THE INPUT Start Marker

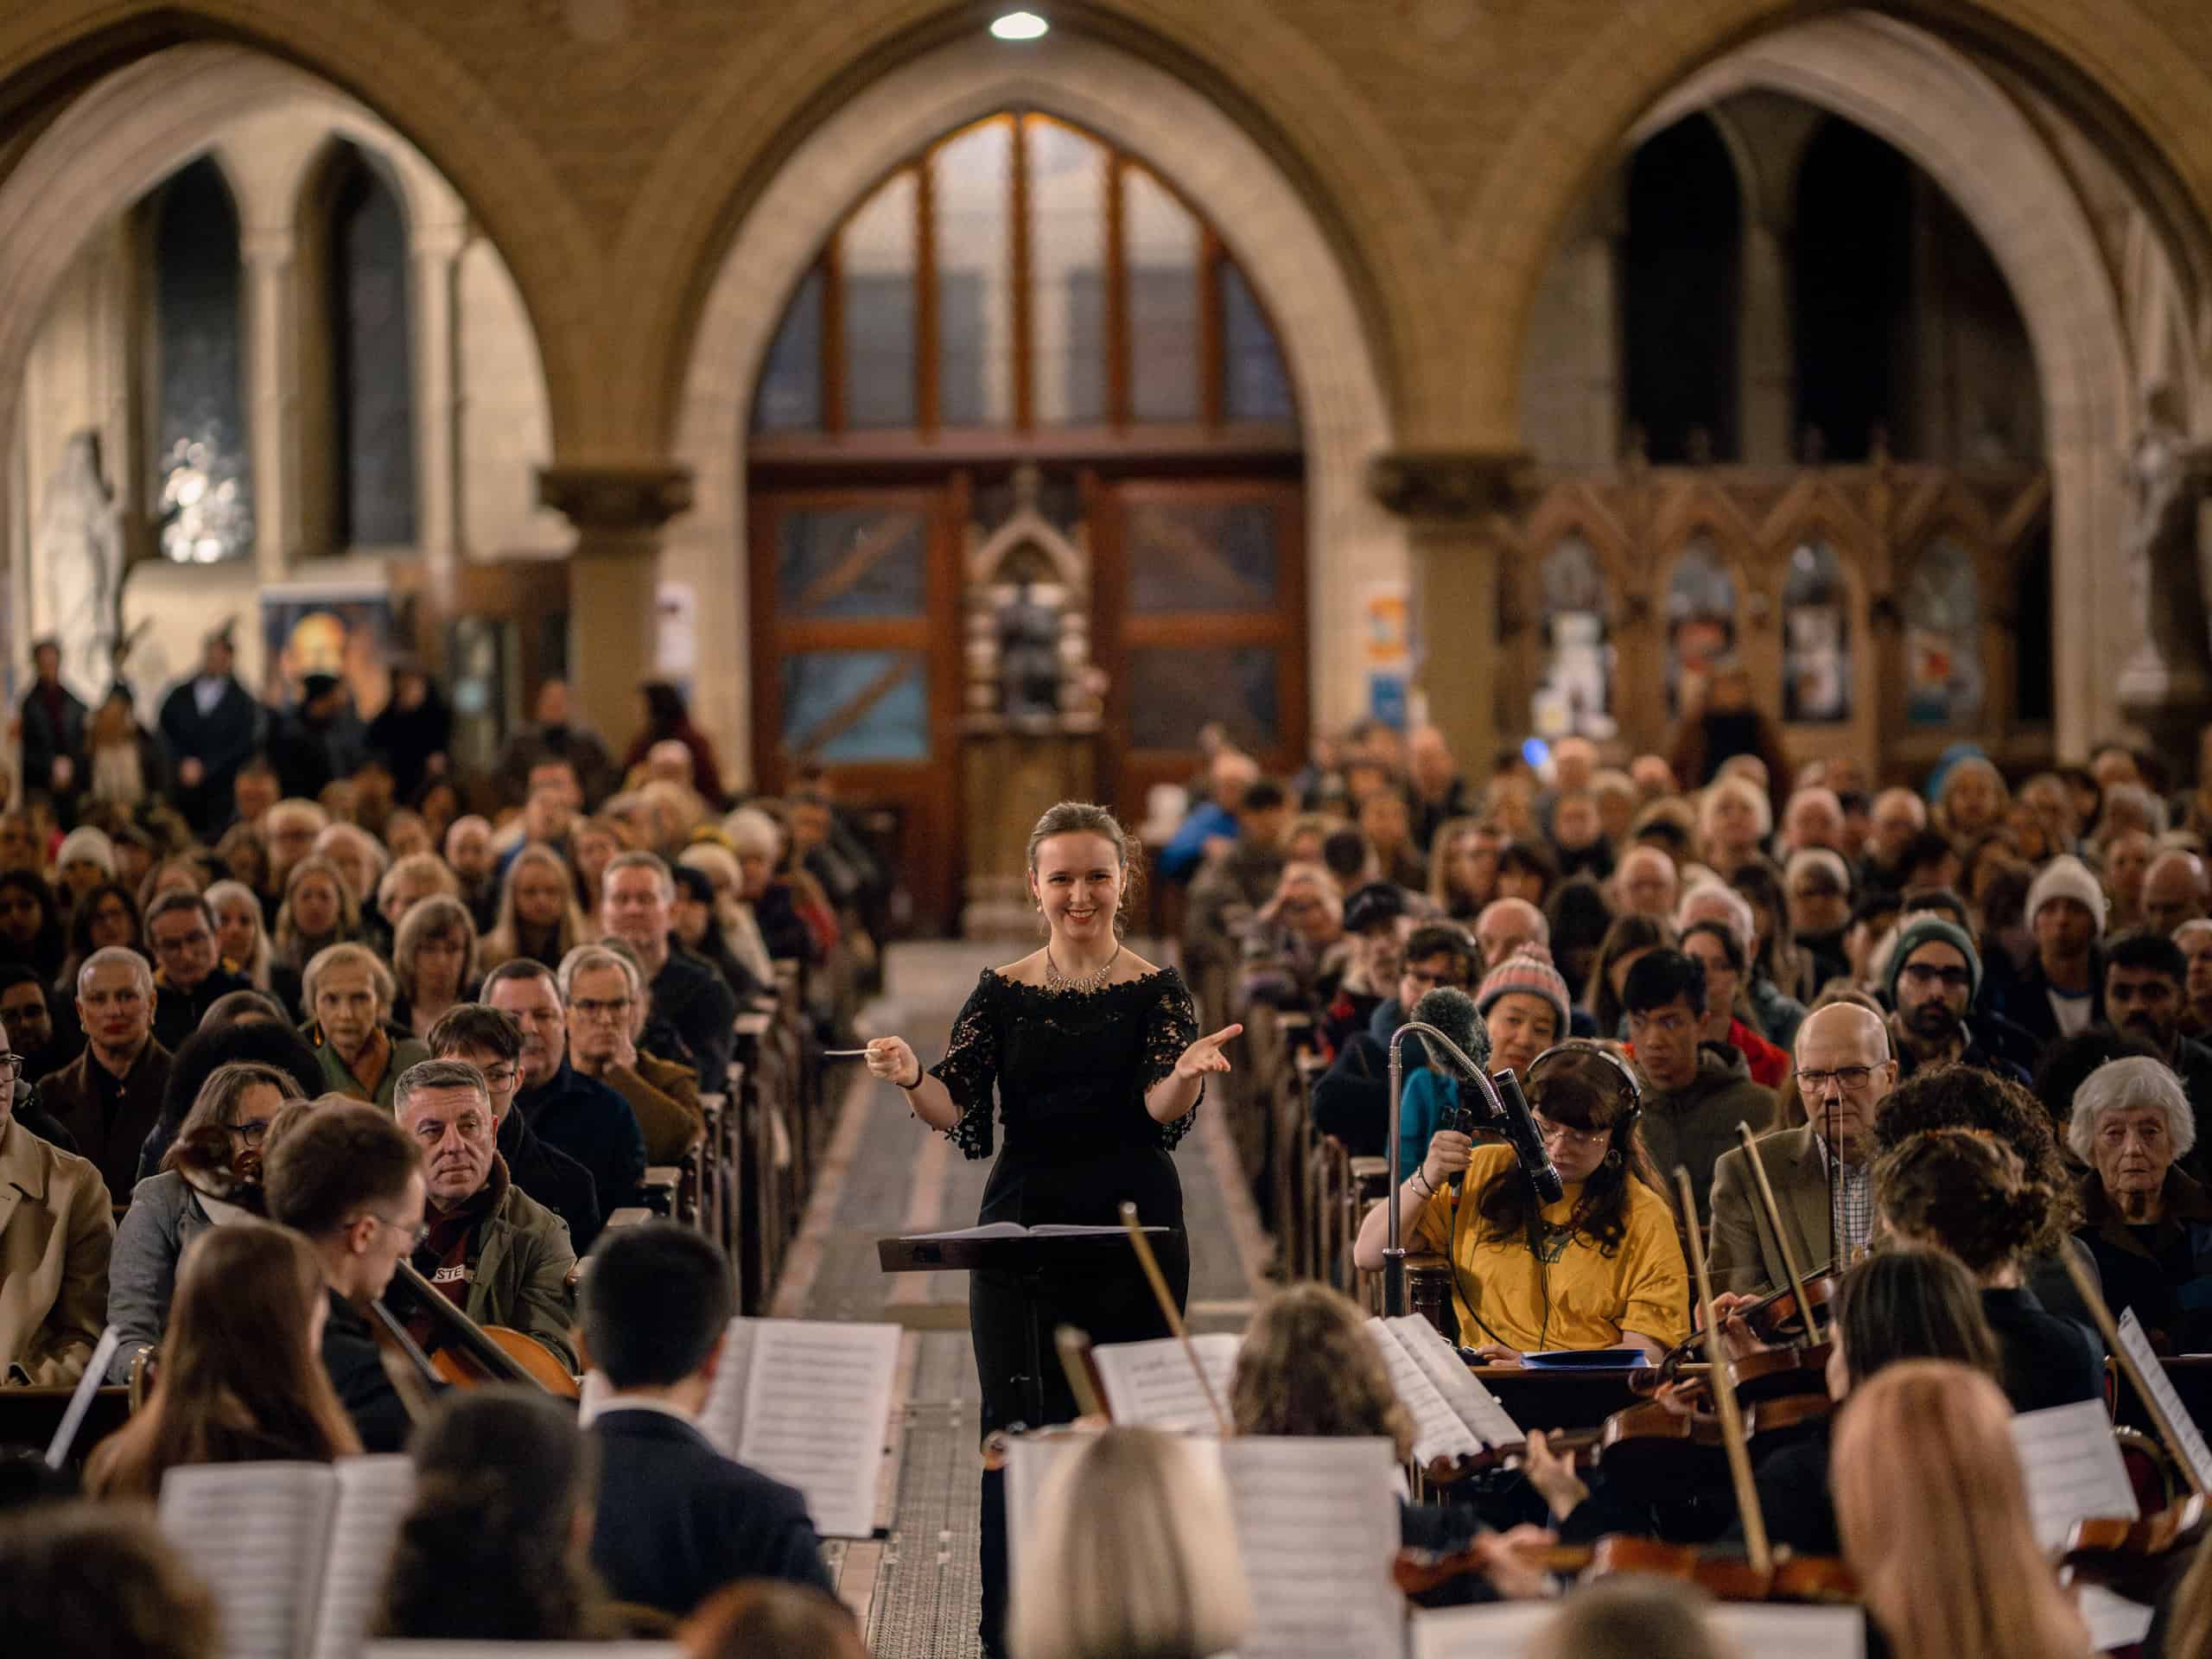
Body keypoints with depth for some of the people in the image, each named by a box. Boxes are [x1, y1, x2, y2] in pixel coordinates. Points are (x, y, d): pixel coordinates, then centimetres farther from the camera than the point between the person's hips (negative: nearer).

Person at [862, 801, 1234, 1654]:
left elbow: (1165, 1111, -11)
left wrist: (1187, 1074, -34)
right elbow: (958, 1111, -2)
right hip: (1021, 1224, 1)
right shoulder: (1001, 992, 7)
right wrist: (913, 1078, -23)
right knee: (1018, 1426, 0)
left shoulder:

THE INPUT End Marker

- _WHAT THE TASK REQUIRES_
Your reply should be the entries above, repeated exactly and free of pictures.

- _OUTPUT_
Body keypoints with depth for some of the people in the image, each named by a box. Boxes are [x1, y1, x2, y2] in pixel coordinates. Points are (x, y, d): pixel coordinates, then centimetres farther from the camera than the point between the person's hips (negative: nearer).

Person at [862, 801, 1234, 1654]:
left elbow: (1165, 1111, -11)
left wrist: (1187, 1074, -34)
right elbow: (958, 1111, -2)
right hip: (1021, 1224, 1)
right shoulder: (1001, 992, 7)
right wrist: (913, 1078, -23)
right knee: (1018, 1426, 0)
left shoulder:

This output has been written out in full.